How to Improve Accuracy

Speech Recognition Requires a ton of data and a ton of compute resources. The example laid out is trained on a subset of LibriSpeech (100 hours of audio) and a single GPU. To get state of the art results you'll need to do distributed training on thousands of hours of data, on tens of GPU's spread out across many machines.

Another way to get a big accuracy improvement is to decode the CTC probability matrix using a Language Model and the CTC beam search algorithm. CTC type models are very dependent on this decoding process to get good results. Luckily there is a handy open source library that allows you to do that.

This tutorial was made to be more accessible so it's a relatively small model (23 million Parameters) compared to something like BERT (340 million Parameters). It seems to be the larger you can get your network, the better it performs, although there are diminishing returns. A larger model equating to better performance is not always the case though, as proven by OpenAI's research Deep Double Descent.

This model has 3 residual CNN layers and 5 Bidirectional GRU layers which should allow you to train a reasonable batch size on a single GPU with at least 11GB of memory. You can tweak some of the hyper parameters in the main function to reduce or increase the model size for your use case and compute availability.

Latest Advancements In Speech Recognition with Deep Learning

Deep learning is a fast-moving field. It seems like you can't go a week without some new technique getting state of the art results. Here are a few of things worth exploring int the world of speech recognition.

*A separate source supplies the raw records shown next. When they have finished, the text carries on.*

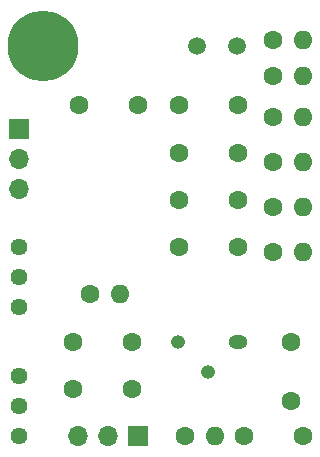
<source format=gts>
%TF.GenerationSoftware,KiCad,Pcbnew,8.0.5*%
%TF.CreationDate,2024-10-26T00:27:54+08:00*%
%TF.ProjectId,BISS0001_SOP-16_TH,42495353-3030-4303-915f-534f502d3136,rev?*%
%TF.SameCoordinates,Original*%
%TF.FileFunction,Soldermask,Top*%
%TF.FilePolarity,Negative*%
%FSLAX46Y46*%
G04 Gerber Fmt 4.6, Leading zero omitted, Abs format (unit mm)*
G04 Created by KiCad (PCBNEW 8.0.5) date 2024-10-26 00:27:54*
%MOMM*%
%LPD*%
G01*
G04 APERTURE LIST*
%ADD10C,6.000000*%
%ADD11O,1.600000X1.200000*%
%ADD12O,1.200000X1.200000*%
%ADD13C,1.500000*%
%ADD14C,1.600000*%
%ADD15O,1.600000X1.600000*%
%ADD16C,1.440000*%
%ADD17R,1.700000X1.700000*%
%ADD18O,1.700000X1.700000*%
G04 APERTURE END LIST*
D10*
%TO.C,H2*%
X80000000Y-70000000D03*
%TD*%
D11*
%TO.C,S1*%
X96500000Y-95000000D03*
D12*
X93960000Y-97540000D03*
X91420000Y-95000000D03*
%TD*%
D13*
%TO.C,R9*%
X93020000Y-70000000D03*
X96420000Y-70000000D03*
%TD*%
D14*
%TO.C,R8*%
X99500000Y-72500000D03*
D15*
X102040000Y-72500000D03*
%TD*%
D14*
%TO.C,R7*%
X99500000Y-87400000D03*
D15*
X102040000Y-87400000D03*
%TD*%
D14*
%TO.C,R6*%
X92000000Y-103000000D03*
D15*
X94540000Y-103000000D03*
%TD*%
D14*
%TO.C,R5*%
X84000000Y-91000000D03*
D15*
X86540000Y-91000000D03*
%TD*%
D14*
%TO.C,R4*%
X99500000Y-69500000D03*
D15*
X102040000Y-69500000D03*
%TD*%
%TO.C,R3*%
X102040000Y-83600000D03*
D14*
X99500000Y-83600000D03*
%TD*%
%TO.C,R2*%
X99500000Y-79800000D03*
D15*
X102040000Y-79800000D03*
%TD*%
D14*
%TO.C,R1*%
X99500000Y-76000000D03*
D15*
X102040000Y-76000000D03*
%TD*%
D16*
%TO.C,PR2*%
X78000000Y-87000000D03*
X78000000Y-89540000D03*
X78000000Y-92080000D03*
%TD*%
%TO.C,PR1*%
X78000000Y-103000000D03*
X78000000Y-100460000D03*
X78000000Y-97920000D03*
%TD*%
D17*
%TO.C,H3*%
X78000000Y-77000000D03*
D18*
X78000000Y-79540000D03*
X78000000Y-82080000D03*
%TD*%
D17*
%TO.C,H1*%
X88000000Y-103000000D03*
D18*
X85460000Y-103000000D03*
X82920000Y-103000000D03*
%TD*%
D14*
%TO.C,C12*%
X91500000Y-87000000D03*
X96500000Y-87000000D03*
%TD*%
%TO.C,C11*%
X82500000Y-95000000D03*
X87500000Y-95000000D03*
%TD*%
%TO.C,C10*%
X102000000Y-103000000D03*
X97000000Y-103000000D03*
%TD*%
%TO.C,C9*%
X88000000Y-75000000D03*
X83000000Y-75000000D03*
%TD*%
%TO.C,C6*%
X82500000Y-99000000D03*
X87500000Y-99000000D03*
%TD*%
%TO.C,C5*%
X101000000Y-100000000D03*
X101000000Y-95000000D03*
%TD*%
%TO.C,C3*%
X91500000Y-83000000D03*
X96500000Y-83000000D03*
%TD*%
%TO.C,C2*%
X91500000Y-79000000D03*
X96500000Y-79000000D03*
%TD*%
%TO.C,C1*%
X91500000Y-75000000D03*
X96500000Y-75000000D03*
%TD*%
M02*

</source>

Transformers have taken the Natural Language Processing world by storm! First Introduced in the paper Attention Is All You Need, transformers have been taking and modified to beat pretty much all existing NLP task dethroning RNN's type architectures. The Transformer's ability to see the full context of sequence data is transferable to speech as well.

Unsupervised Pre-training

If you follow deep learning closely you've probably heard of BERT, GPT, and GPT2. These Transformer models have first pertained on a language modeling task with unlabeled text data, and fine-tuned on a wide array of NLP task and get state of the art results! During pre-training, the model learns something fundamental on the statistics of language and uses that power to excel at other tasks. We believe this technique has great promises on speech data as well.

Word Piece Models

Our model defined above output characters. Some benefits to that are the model doesn't have to worry about out of vocabulary words when running inference on speech. So for the word c h a t each character has is its own label. The downside to using characters are inefficiency and the model being prone to more errors because you're predicting one character at a time. Using the whole word as labels have been explored, to some degree of success. Using this method, the entire word chat would be the label. But using whole words, you would have to keep an index of all possible vocabularies to make a prediction, which is memory inefficient with the possibility of running into out of vocabulary words during prediction. The sweet spot would be using word piece or sub-word units as labels. Instead of characters for the individual label, you can chop up the words into sub-word units, and use those as labels, i.e. ch at. This solves the out of vocabulary issue, and is much more efficient, as it needs fewer steps to decode then using characters, and without the need to have an index of all possible words. Word pieces have been used successfully with many NLP models, like BERT and would work natural with speech recognition problems as well.